Illustration: Gabriella Turrisi/Axios

Two of Vanguard's five ESG-focused funds are quietly funneling investors' money into fossil fuels, chemicals and plastics manufacturers, according to a new ACRE report provided exclusively to Axios.

Why it matters: Corporate transparency in the name of investor protection was a key motivating factor behind the new SEC rules approved Monday, but outside organizations are still largely responsible for holding corporations accountable.

Driving the news: A report from the left-leaning Action Center on Race and the Economy — ACRE — found that roughly one-third of investments from Vanguard's two largest equity-based ESG funds — ESG U.S. Stock ETF (ESGV) and FTSE Social Index Fund Admiral Shares (VFTAX) — ultimately went to industries ACRE has dubbed "high-risk" for contributing to environmental and racial injustices.

What they found: ACRE found that investments in high-risk companies totaled roughly $6 billion across the two funds.

  • Using Vanguard's customizable investment reports, ACRE found that $1.4 billion was invested in companies that contribute to pollution, including Dow Chemicals, Newmont (NYSE: NEM), PPL (NYSE: PPL) and Covanta.
  • Another $1.3 billion went to what ACRE dubbed "dirty dollar" corporations, meaning financial institutions that have funded fossil fuel companies or other high-risk industries.

Zoom in: The lack of standardization among companies with ESG pledges is contributing to dubious practices by some of the largest financial organizations in the world, ACRE report author Brittany Alston tells Megan.

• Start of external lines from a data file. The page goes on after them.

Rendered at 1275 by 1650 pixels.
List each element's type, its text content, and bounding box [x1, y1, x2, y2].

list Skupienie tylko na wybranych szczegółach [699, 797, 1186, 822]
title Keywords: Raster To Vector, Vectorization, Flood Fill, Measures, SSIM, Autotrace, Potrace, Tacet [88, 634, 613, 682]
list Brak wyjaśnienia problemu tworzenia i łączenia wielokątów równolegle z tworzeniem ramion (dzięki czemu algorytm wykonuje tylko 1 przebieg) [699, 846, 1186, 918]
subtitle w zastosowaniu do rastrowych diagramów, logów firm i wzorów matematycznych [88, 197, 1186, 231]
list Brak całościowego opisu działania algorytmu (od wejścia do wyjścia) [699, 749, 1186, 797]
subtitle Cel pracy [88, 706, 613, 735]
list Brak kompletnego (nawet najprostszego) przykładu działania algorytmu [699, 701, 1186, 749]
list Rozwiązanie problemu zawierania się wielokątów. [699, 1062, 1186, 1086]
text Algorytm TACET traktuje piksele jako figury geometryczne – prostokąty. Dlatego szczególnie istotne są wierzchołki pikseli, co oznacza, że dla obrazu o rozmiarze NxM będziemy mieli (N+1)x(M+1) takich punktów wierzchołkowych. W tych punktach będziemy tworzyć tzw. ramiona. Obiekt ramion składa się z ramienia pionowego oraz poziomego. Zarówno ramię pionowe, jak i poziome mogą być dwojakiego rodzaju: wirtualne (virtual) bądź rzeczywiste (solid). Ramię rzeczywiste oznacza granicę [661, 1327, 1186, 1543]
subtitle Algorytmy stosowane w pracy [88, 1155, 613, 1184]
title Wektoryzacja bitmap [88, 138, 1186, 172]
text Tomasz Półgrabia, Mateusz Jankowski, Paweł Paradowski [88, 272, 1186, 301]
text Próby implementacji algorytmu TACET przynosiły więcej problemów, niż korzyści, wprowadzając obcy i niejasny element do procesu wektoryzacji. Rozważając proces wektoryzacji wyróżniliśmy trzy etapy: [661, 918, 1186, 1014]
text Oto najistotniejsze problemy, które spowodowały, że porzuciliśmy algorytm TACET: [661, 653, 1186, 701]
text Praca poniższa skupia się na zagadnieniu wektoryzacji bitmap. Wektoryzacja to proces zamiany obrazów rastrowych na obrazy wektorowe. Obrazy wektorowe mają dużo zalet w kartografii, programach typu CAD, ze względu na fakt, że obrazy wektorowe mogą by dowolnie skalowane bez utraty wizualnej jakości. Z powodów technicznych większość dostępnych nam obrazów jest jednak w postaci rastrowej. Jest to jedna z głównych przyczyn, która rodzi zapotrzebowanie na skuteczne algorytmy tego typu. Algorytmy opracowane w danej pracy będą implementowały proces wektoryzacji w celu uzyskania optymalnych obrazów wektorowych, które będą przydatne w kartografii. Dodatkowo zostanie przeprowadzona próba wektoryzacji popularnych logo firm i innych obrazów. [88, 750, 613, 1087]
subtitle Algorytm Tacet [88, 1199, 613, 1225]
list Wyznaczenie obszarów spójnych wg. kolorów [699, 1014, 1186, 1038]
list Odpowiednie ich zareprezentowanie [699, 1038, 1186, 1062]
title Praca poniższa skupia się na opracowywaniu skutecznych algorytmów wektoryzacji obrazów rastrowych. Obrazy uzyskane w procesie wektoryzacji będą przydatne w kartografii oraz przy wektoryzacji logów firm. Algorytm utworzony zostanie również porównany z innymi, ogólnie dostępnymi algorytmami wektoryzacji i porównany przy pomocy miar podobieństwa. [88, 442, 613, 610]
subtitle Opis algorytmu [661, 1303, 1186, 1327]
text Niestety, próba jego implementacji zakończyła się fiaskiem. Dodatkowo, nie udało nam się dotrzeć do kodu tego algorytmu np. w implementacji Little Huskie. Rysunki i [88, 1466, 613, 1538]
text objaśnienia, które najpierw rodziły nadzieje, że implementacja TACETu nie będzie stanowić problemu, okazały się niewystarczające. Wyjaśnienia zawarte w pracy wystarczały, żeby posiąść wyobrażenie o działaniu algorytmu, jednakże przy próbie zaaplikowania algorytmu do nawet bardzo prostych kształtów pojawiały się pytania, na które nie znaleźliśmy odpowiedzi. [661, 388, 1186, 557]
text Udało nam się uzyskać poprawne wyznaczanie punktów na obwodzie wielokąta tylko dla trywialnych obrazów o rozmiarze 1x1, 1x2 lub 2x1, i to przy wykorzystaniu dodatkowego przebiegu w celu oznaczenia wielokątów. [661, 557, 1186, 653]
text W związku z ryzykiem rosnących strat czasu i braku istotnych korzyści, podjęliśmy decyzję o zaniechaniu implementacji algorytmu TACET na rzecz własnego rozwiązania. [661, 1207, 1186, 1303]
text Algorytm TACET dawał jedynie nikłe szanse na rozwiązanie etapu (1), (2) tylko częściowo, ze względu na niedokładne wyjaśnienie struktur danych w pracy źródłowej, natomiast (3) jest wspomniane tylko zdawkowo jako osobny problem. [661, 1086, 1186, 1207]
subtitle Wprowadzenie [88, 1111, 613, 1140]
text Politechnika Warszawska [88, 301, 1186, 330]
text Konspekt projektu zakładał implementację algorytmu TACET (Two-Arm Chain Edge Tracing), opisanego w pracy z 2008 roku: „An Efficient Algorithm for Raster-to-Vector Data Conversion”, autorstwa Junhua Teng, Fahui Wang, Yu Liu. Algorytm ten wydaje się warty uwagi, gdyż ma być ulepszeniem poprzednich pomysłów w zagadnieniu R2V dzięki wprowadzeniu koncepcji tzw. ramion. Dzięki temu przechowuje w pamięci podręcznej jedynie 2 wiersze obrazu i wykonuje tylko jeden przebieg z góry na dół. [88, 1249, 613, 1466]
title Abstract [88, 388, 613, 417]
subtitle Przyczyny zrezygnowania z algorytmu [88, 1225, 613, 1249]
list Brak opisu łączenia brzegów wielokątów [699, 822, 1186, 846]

  • Though the SEC disclosure rules announced Monday are a step in the right direction, Alston says there is still a need for accountability from companies creating irreversible damage to the environment and underserved communities that are shouldering the brunt of the impact of climate change.
  • "You can't have socially responsible funds riddled with extractive investments. That just doesn't jibe," Alston says.
  • Among the actions ACRE is recommending is a shift to more robust screening software for financial institutions managing ESG-focused funds to better filter out high-risk companies.

A Vanguard representative declined Axios' request for comment.